OPINION:
U.N. Ambassador Nikki Haley, who announced this week she will be leaving her post at the end of the year, will be remembered most for being the Trump administration’s toughest critic of Kremlin President Vladimir Putin.
Mrs. Haley has repeatedly criticized Mr. Putin for backing the Syrian regime’s bombardment of its civilian populations in that country’s bloody civil war, pushing for U.S. sanctions against Moscow at a time when President Trump has thus far refused to condemn the Kremlin dictator.
While calling Mr. Putin “a strong leader” throughout his 2016 presidential campaign, he has yet to blame Mr. Putin for Russia’s cyberwar interference in the U.S. election, or the poisoning of an ex-Russian double agent and his daughter in the U.K., or anything else for that matter.
Earlier this year, when Mrs. Haley announced on CBS’ “Face The Nation” that Mr. Trump would soon be imposing new sanctions on Russia, she was sharply criticized by Larry Kudlow, director of the National Economic Council, who told reporters that she suffered from “momentary confusion.”
Mrs. Haley sharply struck back at the White House, saying, “With all due respect, I don’t get confused.”
“She got ahead of the curve,” Mr. Kudlow told reporters at a news conference in Florida. “She’s done a great job. She’s a very effective ambassador. There might have been some momentary confusion about that.”
In fact, Treasury Secretary Steven Mnuchin planned to announce the sanctions that week. And Poliico, the political news website, reported earlier that the president had signed off on the sanctions move.
In the end, the decision never came off as scheduled, probably due to a last-minute order from Mr. Trump who didn’t want to hurt his friendly relationship with Mr. Putin.
Mr. Kudlow reportedly called Mrs. Haley and apologized to her. “Still, Haley’s response offered a glimpse of the growing tension between the White House and her staff over the handling of the messaging flap,” wrote Washington journalists Andrew Restuccia and Eliana Johnson at the time.

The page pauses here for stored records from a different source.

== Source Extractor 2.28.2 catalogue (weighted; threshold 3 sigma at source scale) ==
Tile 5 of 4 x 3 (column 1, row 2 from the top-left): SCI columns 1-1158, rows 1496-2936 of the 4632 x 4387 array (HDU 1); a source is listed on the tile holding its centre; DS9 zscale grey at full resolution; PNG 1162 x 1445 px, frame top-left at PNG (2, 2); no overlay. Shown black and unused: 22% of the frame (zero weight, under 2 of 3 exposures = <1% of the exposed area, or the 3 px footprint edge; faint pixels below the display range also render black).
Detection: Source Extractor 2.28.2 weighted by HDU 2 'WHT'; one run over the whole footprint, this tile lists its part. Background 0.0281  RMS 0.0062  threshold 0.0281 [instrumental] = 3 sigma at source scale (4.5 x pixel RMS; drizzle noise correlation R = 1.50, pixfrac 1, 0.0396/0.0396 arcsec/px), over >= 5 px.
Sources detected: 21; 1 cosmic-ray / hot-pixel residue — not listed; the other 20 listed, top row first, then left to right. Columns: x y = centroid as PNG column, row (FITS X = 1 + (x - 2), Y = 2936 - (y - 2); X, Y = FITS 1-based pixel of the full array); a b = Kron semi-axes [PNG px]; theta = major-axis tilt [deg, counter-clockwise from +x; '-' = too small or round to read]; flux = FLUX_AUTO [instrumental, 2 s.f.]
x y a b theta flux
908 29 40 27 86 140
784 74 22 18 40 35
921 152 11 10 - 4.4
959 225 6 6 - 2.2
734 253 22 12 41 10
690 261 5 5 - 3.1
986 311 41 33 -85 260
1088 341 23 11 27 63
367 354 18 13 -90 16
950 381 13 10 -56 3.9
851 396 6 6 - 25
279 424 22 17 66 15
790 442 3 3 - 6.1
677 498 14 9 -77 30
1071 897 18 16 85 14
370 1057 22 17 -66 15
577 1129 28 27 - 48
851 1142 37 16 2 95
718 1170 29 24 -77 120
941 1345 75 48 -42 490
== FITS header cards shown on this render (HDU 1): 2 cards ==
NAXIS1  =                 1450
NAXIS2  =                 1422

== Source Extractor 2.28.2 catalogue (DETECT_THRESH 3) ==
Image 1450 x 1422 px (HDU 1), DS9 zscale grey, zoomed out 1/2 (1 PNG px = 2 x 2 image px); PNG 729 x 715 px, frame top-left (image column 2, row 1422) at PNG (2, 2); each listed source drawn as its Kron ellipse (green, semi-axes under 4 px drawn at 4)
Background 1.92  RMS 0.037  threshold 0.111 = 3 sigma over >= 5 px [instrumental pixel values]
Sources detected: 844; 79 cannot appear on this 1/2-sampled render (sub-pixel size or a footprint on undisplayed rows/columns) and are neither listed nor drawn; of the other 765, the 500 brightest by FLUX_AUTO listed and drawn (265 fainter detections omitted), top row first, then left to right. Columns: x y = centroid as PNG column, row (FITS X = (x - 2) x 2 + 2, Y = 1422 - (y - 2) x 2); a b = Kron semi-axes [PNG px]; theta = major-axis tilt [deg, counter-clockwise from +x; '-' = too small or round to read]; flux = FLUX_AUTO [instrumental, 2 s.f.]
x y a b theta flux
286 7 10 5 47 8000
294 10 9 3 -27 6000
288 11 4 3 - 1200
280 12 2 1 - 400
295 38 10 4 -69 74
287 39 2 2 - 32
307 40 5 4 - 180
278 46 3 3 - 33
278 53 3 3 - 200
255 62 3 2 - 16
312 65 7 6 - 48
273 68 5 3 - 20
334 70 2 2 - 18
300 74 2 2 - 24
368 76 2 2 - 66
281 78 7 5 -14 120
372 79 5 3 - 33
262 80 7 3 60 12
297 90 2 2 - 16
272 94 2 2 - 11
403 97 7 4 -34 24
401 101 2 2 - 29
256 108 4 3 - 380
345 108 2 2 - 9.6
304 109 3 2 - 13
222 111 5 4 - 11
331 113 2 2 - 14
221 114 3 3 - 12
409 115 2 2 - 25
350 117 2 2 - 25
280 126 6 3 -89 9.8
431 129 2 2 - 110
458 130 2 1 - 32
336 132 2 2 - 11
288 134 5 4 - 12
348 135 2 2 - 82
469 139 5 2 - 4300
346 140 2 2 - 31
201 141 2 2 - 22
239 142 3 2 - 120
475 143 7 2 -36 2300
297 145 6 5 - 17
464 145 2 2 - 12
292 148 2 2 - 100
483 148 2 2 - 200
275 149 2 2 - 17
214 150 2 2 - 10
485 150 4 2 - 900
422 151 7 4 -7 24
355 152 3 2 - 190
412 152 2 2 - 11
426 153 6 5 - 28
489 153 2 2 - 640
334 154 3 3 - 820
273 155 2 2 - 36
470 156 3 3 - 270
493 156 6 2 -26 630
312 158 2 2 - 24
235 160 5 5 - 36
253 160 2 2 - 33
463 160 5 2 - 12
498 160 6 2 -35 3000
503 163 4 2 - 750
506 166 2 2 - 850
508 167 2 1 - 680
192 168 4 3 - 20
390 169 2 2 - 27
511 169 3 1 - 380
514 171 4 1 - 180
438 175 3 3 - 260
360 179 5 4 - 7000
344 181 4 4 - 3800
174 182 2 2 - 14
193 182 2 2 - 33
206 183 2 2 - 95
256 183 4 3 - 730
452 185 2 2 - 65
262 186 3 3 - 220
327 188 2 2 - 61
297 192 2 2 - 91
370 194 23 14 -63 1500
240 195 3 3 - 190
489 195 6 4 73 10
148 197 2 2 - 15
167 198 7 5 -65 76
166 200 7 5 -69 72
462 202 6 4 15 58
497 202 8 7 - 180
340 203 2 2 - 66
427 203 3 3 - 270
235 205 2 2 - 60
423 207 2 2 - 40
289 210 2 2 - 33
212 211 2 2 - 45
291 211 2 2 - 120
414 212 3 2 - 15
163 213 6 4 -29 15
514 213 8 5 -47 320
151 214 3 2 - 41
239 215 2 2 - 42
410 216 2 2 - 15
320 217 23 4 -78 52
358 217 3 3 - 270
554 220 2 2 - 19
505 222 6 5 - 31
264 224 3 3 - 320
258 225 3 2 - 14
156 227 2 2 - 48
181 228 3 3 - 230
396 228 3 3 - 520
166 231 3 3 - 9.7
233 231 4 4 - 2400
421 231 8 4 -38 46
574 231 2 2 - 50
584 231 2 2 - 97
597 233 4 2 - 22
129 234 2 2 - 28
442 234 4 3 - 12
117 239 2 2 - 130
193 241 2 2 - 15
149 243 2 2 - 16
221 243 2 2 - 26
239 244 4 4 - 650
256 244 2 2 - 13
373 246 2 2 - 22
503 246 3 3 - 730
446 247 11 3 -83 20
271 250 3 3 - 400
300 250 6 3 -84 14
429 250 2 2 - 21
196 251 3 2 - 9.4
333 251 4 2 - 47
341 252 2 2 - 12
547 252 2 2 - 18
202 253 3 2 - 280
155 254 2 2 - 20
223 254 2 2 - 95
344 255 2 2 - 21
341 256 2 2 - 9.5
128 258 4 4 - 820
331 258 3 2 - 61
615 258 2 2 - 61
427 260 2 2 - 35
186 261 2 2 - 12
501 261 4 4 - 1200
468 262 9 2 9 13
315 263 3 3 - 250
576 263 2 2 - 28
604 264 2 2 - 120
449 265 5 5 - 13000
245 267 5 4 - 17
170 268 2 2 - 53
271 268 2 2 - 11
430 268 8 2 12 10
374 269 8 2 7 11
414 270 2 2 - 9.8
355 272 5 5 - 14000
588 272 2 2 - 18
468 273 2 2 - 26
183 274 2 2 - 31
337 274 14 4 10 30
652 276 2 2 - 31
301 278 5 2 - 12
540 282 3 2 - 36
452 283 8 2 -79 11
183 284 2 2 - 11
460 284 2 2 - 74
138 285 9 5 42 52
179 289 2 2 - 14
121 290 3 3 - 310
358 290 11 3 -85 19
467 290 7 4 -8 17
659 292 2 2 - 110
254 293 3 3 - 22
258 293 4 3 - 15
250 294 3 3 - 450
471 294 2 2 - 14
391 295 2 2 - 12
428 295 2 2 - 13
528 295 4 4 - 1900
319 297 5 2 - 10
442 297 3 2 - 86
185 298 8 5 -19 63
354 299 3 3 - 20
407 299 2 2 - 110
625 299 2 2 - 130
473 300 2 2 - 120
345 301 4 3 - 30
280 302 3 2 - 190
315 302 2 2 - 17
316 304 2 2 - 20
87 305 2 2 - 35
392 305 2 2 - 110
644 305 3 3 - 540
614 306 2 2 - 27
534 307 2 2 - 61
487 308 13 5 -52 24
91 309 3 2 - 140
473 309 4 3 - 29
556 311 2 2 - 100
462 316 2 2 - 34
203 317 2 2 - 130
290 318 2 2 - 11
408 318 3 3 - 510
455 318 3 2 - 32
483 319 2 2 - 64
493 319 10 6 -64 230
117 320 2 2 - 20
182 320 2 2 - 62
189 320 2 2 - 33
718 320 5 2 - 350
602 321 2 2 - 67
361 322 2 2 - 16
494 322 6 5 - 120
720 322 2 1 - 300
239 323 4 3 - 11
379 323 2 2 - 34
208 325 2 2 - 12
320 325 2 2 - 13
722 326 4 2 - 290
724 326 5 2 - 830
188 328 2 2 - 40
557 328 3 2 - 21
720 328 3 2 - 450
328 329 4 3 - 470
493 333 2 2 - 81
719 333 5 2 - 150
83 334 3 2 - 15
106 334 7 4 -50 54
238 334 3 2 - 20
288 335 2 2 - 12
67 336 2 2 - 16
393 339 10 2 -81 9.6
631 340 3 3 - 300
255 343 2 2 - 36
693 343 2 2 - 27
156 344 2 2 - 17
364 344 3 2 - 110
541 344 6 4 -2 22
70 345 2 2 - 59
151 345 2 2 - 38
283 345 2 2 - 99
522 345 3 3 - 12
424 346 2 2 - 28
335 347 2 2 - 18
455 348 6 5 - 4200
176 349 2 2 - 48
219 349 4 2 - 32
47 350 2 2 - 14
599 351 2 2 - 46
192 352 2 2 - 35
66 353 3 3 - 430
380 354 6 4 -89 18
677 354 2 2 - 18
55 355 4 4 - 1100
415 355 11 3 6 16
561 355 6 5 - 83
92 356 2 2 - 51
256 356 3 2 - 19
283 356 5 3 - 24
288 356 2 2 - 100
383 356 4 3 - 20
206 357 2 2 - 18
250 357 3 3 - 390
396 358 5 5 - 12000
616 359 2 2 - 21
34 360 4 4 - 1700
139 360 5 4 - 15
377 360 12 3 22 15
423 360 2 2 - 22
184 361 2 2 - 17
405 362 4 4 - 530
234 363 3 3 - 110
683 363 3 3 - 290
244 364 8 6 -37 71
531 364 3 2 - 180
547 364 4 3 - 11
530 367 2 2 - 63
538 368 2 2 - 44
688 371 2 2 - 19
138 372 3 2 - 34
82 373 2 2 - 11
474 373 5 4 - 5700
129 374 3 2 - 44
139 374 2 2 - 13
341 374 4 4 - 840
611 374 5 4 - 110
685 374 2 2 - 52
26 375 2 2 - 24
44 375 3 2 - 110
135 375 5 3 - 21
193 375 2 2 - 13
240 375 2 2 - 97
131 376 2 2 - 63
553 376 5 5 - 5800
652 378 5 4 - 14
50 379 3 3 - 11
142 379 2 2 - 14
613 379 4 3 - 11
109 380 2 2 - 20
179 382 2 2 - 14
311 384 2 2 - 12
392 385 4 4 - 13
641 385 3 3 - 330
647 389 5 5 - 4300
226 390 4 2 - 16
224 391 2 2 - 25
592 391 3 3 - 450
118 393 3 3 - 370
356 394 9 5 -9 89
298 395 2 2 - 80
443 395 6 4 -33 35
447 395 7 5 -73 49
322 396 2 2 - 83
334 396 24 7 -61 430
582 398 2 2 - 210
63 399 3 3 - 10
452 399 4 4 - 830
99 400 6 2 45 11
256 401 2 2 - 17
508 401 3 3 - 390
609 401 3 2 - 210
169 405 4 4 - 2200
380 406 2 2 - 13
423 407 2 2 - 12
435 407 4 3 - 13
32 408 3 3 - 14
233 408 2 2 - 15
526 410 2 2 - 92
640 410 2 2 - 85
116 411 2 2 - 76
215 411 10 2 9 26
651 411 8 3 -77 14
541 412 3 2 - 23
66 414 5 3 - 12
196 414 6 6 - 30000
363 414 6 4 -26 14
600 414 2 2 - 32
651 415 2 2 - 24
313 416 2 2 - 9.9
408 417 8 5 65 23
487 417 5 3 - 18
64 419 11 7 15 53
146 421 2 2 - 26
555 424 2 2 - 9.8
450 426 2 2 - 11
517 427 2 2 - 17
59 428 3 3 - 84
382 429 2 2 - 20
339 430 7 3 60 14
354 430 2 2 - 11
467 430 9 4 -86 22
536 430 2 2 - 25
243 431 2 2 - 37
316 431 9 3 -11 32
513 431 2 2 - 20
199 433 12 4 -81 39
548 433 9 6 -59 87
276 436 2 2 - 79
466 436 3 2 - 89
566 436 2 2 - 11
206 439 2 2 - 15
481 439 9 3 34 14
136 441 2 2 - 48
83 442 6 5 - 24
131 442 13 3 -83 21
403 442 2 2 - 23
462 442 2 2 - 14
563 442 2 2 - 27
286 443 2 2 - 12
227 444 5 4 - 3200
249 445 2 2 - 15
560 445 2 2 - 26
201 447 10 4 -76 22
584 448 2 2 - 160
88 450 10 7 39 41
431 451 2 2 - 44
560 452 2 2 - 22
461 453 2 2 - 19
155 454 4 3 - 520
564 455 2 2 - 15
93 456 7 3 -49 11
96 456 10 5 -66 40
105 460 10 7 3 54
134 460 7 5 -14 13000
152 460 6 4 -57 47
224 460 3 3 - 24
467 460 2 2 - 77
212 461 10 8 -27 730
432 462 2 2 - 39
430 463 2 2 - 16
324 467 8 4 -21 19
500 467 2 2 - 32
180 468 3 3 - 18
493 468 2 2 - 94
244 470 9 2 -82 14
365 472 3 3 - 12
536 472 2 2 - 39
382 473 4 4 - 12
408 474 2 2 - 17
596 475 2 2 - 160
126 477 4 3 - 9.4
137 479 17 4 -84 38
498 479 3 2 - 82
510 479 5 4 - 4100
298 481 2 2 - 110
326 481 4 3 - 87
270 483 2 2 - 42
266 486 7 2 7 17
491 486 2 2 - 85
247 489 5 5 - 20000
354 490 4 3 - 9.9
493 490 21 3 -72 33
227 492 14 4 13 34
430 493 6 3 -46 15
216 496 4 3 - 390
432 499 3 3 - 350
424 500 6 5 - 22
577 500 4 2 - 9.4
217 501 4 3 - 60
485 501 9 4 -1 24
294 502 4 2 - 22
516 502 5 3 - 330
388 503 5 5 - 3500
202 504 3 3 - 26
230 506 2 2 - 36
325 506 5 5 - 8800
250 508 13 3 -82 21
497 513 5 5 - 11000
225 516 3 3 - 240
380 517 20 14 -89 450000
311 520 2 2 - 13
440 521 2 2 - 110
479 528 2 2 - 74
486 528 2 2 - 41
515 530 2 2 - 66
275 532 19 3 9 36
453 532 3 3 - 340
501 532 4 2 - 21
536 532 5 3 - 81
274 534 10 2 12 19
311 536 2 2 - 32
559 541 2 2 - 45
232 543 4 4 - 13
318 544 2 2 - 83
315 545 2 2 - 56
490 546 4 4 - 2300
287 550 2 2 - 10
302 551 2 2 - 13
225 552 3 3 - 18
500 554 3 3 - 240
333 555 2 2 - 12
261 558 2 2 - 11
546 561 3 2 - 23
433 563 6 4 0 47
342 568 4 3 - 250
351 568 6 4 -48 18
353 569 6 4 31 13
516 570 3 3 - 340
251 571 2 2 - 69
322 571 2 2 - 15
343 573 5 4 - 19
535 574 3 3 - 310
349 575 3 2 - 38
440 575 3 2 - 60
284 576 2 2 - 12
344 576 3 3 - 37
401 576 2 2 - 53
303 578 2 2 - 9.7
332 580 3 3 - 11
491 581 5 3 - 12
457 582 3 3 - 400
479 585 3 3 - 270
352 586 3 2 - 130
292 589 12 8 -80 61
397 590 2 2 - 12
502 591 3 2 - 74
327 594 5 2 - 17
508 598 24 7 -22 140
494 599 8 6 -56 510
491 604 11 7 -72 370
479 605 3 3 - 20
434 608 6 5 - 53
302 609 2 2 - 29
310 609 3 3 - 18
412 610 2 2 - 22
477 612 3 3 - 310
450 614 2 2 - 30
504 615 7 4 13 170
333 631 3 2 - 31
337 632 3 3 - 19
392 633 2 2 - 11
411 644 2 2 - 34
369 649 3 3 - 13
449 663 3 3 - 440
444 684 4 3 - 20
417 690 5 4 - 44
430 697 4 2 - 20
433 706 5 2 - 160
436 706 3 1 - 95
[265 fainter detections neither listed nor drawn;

“Haley has so far largely avoided the infighting that has taken down so many senior Trump administration officials,” they wrote. “But Haley, who has taken a hard line on Russia at the United Nations, is now stepping squarely into the drama of the West Wing.”
“In the aftermath of Haley’s comments, Mr. Trump made it clear to his staff that he had no intention of imposing the new sanctions in the short term. The White House then scrambled to explain the conflicting messages, pinning the blame on Haley,” Mr. Restuccia and Ms. Johnson reported.
But if the White House looked the other way while Russia provided Syria with the backing to drop chemical bombs on defenseless civilians, Mrs. Haley was slamming the Kremlin, and Mr. Putin in particular, in the United Nations.
“We of course know that our work in Syria is not done,” she said earlier this year. “We know it is now up to Bashar al-Assad on whether he’s going to use chemical weapons again. And should he use it again, the president has made it very clear that the United States is locked and loaded” and ready .”
The United States, France and Britain bombed three facilities in the heart of Syria’s chemical weapons program earlier this year. Meanwhile, Mrs. Haley was railing against Russia’s support for the evil Assad regime, and continuing to raise the threat of U.S. economic sanctions against Moscow.
Mr. Trump has hit certain Russian individuals and entities with economic sanctions, but not throughout its economy.
Meantime, Mrs. Haley has been frustrated by Mr. Trump’s failure to harshly attack Mr. Putin, as she has fearlessly done many times as U.N ambassador.
Last April, in a speech before the U.N. Security Council, Mrs. Haley came out with both guns blazing, saying “The Russian regime, whose hands are all covered in the blood of Syrian children, cannot be ashamed by pictures of its victims.”
Calling those responsible for the attacks “monsters,” she said that Russia was getting a “pass in the name of unity.”
That forced Mr. Trump’s hand to send out a meek tweet saying “President Putin, Russia and Iran are responsible for backing Animal Assad.” He promised that there will be a “big price to pay,” but it never came.
She also came down hard on the Moscow-directed poisonings in England, saying “Russia is responsible” for the chemical attacks.
Now, in an unusually abrupt action, she is leaving her post, no doubt feeling that the White House never really gave her the full support that she deserved.
Mr. Trump is still saying that he wants to be friends with Russia and, especially, Mr. Putin.
• Donald Lambro is a syndicated columnist and contributor to The Washington Times.